9.07.2009

Why Don't You Get Things Started?

Every once in a while, you discover a book that strikes you as the perfect book, made especially for you, the book for which you must surely be the ideal reader. Lethem's Fortress of Solitude felt that way for me, as it touched on many things that mattered to me in my own childhood: comic books and rock music and race relations and urban living and the difficulty of connecting, even to close friends. Even the Fortress' messiness is endearing to me. It's a book that never travels very far from my bedside -- I like having it close.

I may not develop the same emotional attachment to Kermit Culture: Critical Perspectives on Jim Henson's Muppets, but like Fortress it combines two things that unreasonably important to me: Thinking Too Much About Stuff, and The Muppets.

At the risk of sounding like an Onion op ed, I have always had a pretty involved relationship with the Muppets. My father worked at the same Washington, D.C., NBC affiliate where Jim Henson put on his first televised show, and years later when The Muppet Show was being test-marketed, I had an opportunity to see a pilot episode well before the series showed up in syndication. My brother had seen the first episode of Sesame Street. Somehow, as a five- or six-year-old, I'd assembled these different things to mean that Jim Henson and I were distantly related. I had hopes that he might visit at Christmas.* Henson was probably my first hero, and I doubt I've missed an episode, movie, or TV special since the premiere of the show in 1976.

So a book which pairs the Muppets with scholarship and critical connections creates an opportunity to tether the seven-year-old me to the 38-year-(at least for another 21 days)-old me. The best of the essays within, to both my academic eye and my seven-year-old patch-covered eye, are "How to Become a Muppet; or, The Great Muppet Paper," by Ben Underwood, "The Muppet Show as Educational Critique," by Julie G. Maudlin, and "Muppets and Money" by Andrew Leal. (Other works worth a mention examine Gonzo the Great as a cultural critic, and Miss Piggy's post-structural feminism.)

Underwood's essay explains, or comes the closest I've seen, why a kid like me would have been so fascinated with the Muppets, arguing that as the show blurs the line between performer and audience. A "Muppet Show" employee (and I'm speaking here of the show within the show) is just as likely to work as a gofer or stage manager as they are to perform, and Statler and Waldorf -- the critics -- also appear as performers. When we see the show's audience, they are not humans but chickens and pigs and weirdos. Further, as the meta-show's audience, we too move from watching the acts on the Muppet Theatre's stage to the goings-on in the wings and in dressing rooms. Thus, Underwood points out, we -- the TV audience -- also become Muppets (or are "Muppetized," in the academic parlance) and therefore share in their dreams and goals -- of which, more below.

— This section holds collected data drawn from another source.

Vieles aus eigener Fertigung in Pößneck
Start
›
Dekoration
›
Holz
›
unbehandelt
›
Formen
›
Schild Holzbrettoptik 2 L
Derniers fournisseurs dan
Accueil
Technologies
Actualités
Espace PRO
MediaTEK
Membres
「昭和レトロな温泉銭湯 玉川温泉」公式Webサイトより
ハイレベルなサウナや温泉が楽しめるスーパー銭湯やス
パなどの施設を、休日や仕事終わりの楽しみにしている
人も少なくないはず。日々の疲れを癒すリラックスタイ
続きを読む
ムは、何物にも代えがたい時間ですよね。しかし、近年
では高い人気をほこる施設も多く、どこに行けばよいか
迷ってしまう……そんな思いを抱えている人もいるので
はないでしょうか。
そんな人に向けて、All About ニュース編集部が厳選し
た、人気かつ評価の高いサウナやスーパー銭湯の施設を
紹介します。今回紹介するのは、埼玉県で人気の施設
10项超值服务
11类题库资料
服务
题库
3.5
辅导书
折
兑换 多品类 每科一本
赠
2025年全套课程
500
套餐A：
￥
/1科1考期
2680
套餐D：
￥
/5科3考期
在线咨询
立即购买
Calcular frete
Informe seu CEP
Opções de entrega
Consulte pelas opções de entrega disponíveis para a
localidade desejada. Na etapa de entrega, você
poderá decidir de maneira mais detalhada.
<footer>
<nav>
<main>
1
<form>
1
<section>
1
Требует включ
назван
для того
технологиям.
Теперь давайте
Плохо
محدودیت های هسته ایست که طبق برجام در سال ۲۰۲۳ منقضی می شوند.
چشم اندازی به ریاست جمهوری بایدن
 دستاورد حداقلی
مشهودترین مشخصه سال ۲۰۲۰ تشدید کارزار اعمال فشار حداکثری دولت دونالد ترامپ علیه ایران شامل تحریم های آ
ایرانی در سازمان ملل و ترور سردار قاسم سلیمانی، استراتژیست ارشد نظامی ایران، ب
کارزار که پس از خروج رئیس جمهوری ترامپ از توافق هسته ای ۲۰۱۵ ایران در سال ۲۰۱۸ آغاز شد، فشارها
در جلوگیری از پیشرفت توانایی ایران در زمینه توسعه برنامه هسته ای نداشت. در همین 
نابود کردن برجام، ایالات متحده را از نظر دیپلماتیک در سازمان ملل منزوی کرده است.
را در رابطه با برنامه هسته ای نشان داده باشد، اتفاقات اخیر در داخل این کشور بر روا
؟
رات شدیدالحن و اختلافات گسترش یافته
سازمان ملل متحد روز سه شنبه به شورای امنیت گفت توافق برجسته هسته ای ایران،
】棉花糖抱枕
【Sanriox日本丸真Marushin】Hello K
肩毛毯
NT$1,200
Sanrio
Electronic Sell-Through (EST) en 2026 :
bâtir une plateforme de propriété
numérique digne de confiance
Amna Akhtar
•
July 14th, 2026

Maudlin's chapter argues that The Muppet Show can be seen as a 1970's counter-argument to Sesame Street, suggesting that:
In spite of the gratuitous explosions and excessive nonsense, there is a certain nostalgic sweetness about the Muppets, an implicit compassion that seems to undergird the chaos. . . This particular quality of The Muppet Show brings to light the ... work of Nel Noddings, who challenges us to adopt care-centered curricula and suggests that the post-Sputnik organization of school studies around the academic disciplines is unfair to students because they receive schooling for the head but little for the heart and soul. Perhaps if "a sense of caring" and "positive feelings" were the focus of our educational experiences, the learning process might be a more meaningful and valuable life experience, and, just maybe, we could enjoy a little madness along the way. (178)
Prof. Dryer, were he to read this, would be reaching for his air sickness bag, but I'm alright with it. When one loves the Muppets, one learns to accept a fair amount of hoovy-grooviness.

Leal's chapter, "Muppets and Money," traces Henson's history as a businessman, negotiator, and creator, but also refutes some of that hooviness and/or grooviness. (Some of this is also addressed in Underwood's chapter.) Sure, Henson had long hair and beard and would have, if given a little bit more time on Earth, saved us all through puppetry, but he was also a capitalist, just as his Muppets are capitalists. Kermit and Company's goal, in their trek towards Hollywood in The Muppet Movie, was -- after all -- to become "rich and famous." What was important, Kermit claimed, was sharing one's dreams with others, creating togetherness and inclusion, accepting people (or chickens or pigs or weirdos) for who and what they were.

Each Muppet story, in its way, is an origin story: here's how the Muppets came together to get to Hollywood, solve a jewel heist, put on a show, change Scrooge for the better, help Gonzo learn about himself, whatever. The TV shows and the movies all demonstrate, to those of us who feel different or misunderstood or lonely, that it is possible to choose one's own family, to find a place where we belong, to accept our own weirdness, to connect. "Someday," Kermit tells the lovers and the dreamers, "we'll find it."

* If you should ever need to hear an embarrassing story about me, say the words "Christmas" and "Muppets" within hearing range of my parents. Or the word "Scooter" would do just as well.